Of course, a license plate’s purpose is not to be beautiful or a conversation piece. It’s to make a car easily identifiable by law enforcement. And according to the Department of Revenue, the current tag design does this.
“You want those numbers to pop, so law enforcement can read them,” Waterbury said.
“Once we decided we were going with the state seal, this is the design that worked,” she said.
‘IT’S GOING TO LOOK GOOD ON EVERY CAR’
In the spring of 2014, the Mississippi Legislature considered a so-called religious freedom bill that opponents said would allow businesses to discriminate against LGBTQ people. After the bill met fierce blowback, a watered down version that mirrored existing federal law emerged.
That bill, which Bryant signed, also added “In God We Trust” to Mississippi’s state seal.
In a May 14 appearance on American Family Radio, Bryant expressed confusion over all the anger and resentment directed at a design he noted was “just the state seal.” Lamenting some news media reports, he noted that Mississippi was far from the first state to incorporate “In God We Trust” into a car tag.
“One of (these reporters) said, oh you know, ‘This is an invitation to a lawsuit.’ Well if it is, you’re going to have to sue Alaska and Indiana and Virginia and Wisconsin, which are among the group of 19 other states — we would be the 20th state — to use the slogan ‘In God We Trust’ (on a tag),” Bryant said.
Although Bryant is right, Mississippi is the first state to put “In God We Trust” on its default tag.
Since “In God We Trust” became the U.S. motto in 1956, the courts have repeatedly ruled that the government has the right to display the expression on government property, such as in schools or dollar bills. Whether that right extends to a citizen’s personal property is less clear, but this case, if it goes to court, could test it.

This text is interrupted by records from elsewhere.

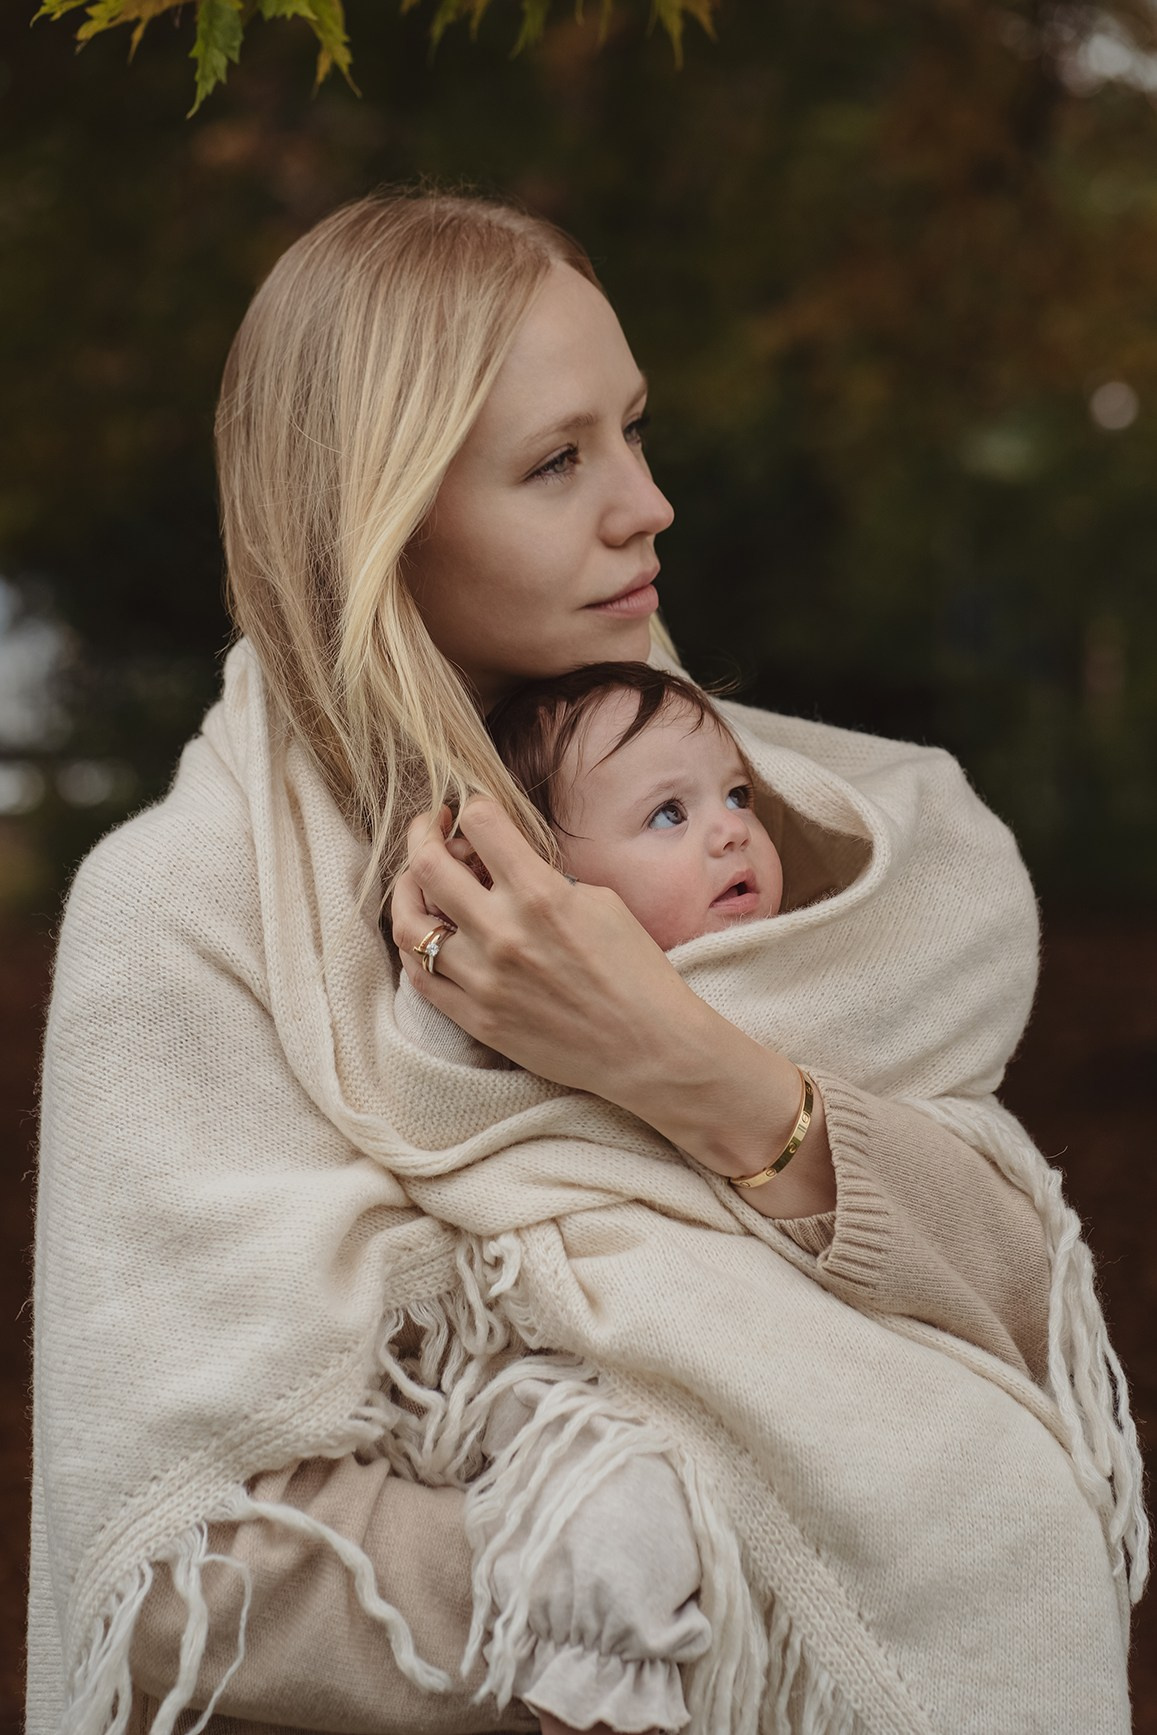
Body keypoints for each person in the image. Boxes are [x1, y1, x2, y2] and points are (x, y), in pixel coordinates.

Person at [28, 190, 1146, 1735]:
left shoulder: (755, 831)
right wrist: (648, 1564)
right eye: (558, 462)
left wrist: (683, 1062)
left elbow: (1016, 1301)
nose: (647, 502)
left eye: (631, 429)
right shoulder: (188, 919)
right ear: (381, 514)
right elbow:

Bryant, for his part, seems pleased with all aspects of the “In God We Trust” tag. In that same American Family Radio appearance, he told host Tim Wildmon: “I’m proud of it. It’s a beautiful tag. It’s going to look good on every car in the state of Mississippi.”
The American Humanist Association originally gave Mississippi until May 4 to issue an alternative non-theistic license tag or risk going to court. As of last week, the Department of Revenue said the state had not yet decided which course it would take, and the American Humanist Association said it is discussing the potential of litigation.
“If it winds up in court for a redesign it will be history for us (collectors),” Stratton said. “But if it costs a lot of money, God help them for putting God in that position.”